TASK TO COMPLETE:
Repeat the data exactly. Pictures stay out.

[Scene geometry reasoning data]
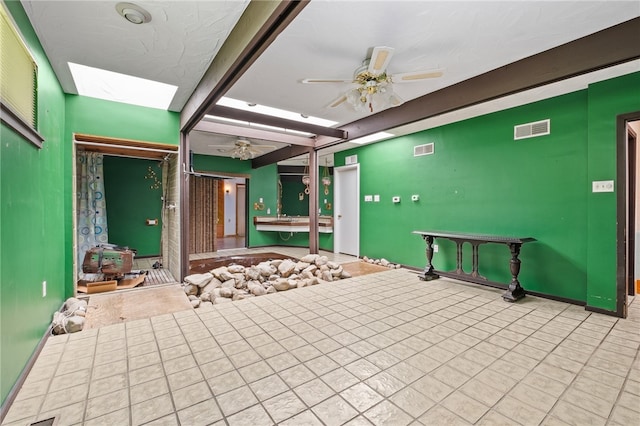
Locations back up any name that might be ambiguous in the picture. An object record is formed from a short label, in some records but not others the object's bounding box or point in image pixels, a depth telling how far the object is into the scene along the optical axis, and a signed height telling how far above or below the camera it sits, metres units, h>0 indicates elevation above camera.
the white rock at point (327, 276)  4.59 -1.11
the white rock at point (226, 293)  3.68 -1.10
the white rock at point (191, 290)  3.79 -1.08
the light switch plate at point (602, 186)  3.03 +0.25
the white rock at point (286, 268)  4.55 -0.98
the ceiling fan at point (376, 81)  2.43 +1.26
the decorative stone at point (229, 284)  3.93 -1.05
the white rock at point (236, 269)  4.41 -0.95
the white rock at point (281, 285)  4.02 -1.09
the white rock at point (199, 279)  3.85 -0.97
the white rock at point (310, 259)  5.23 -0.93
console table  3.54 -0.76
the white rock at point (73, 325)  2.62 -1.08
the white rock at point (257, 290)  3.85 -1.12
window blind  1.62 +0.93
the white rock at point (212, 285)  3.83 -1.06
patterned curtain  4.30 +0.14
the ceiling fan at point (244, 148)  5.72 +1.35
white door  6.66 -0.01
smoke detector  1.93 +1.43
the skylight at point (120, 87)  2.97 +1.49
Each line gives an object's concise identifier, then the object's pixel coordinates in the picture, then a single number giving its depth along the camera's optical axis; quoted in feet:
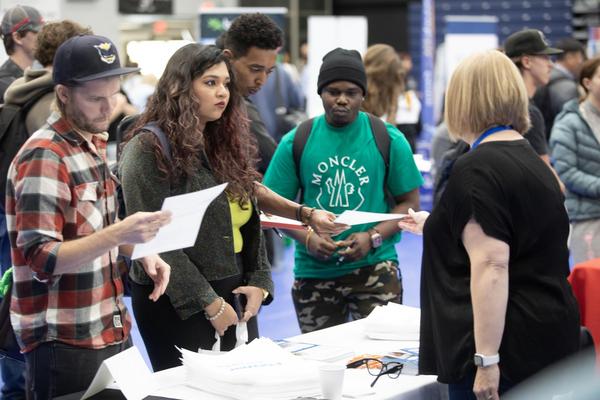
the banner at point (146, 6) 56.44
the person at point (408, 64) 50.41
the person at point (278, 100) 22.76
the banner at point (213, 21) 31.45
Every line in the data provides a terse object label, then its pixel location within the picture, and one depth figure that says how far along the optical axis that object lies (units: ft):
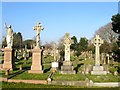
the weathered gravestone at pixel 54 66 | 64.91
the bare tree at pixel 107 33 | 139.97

COMPLETED TASK:
Locations back up any name that might be ambiguous in the picture. An object record is formed from a short label, in some records but not others the object's bounding box or point in image pixels, a depth telling how far the object is into the scene along the optical axis, and a signed height telling how far above or below the camera it sits, metres units, h>0 indicates elevation above camera.
the white rock at point (327, 276)  4.59 -1.11
the white rock at point (226, 293)  3.68 -1.10
the white rock at point (191, 290)  3.79 -1.08
the light switch plate at point (602, 186)  3.03 +0.25
the white rock at point (286, 268)  4.55 -0.98
the ceiling fan at point (376, 81)  2.43 +1.26
the decorative stone at point (229, 284)  3.93 -1.05
the white rock at point (236, 269)  4.41 -0.95
the white rock at point (281, 285)  4.02 -1.09
the white rock at point (199, 279)  3.85 -0.97
the white rock at point (310, 259)  5.23 -0.93
console table  3.54 -0.76
the white rock at point (73, 325)  2.62 -1.08
the white rock at point (257, 290)  3.85 -1.12
window blind  1.62 +0.93
the white rock at point (212, 285)  3.83 -1.06
patterned curtain  4.30 +0.14
the ceiling fan at point (244, 148)  5.72 +1.35
white door  6.66 -0.01
smoke detector  1.93 +1.43
the skylight at point (120, 87)  2.97 +1.49
Each line gives an object's concise identifier, then the object's pixel coordinates in the picture, then a single number giving its depth along the camera's optical axis; quoted in feet:
the banner at point (146, 6) 56.44
the person at point (408, 64) 50.41
the person at point (278, 100) 22.76
the banner at point (213, 21) 31.45
Every line in the data provides a terse object label, then its pixel location within the picture, and one depth figure that says how far along the optical axis that object lies (units: ft):
the weathered gravestone at pixel 54 66 | 64.91
the bare tree at pixel 107 33 | 139.97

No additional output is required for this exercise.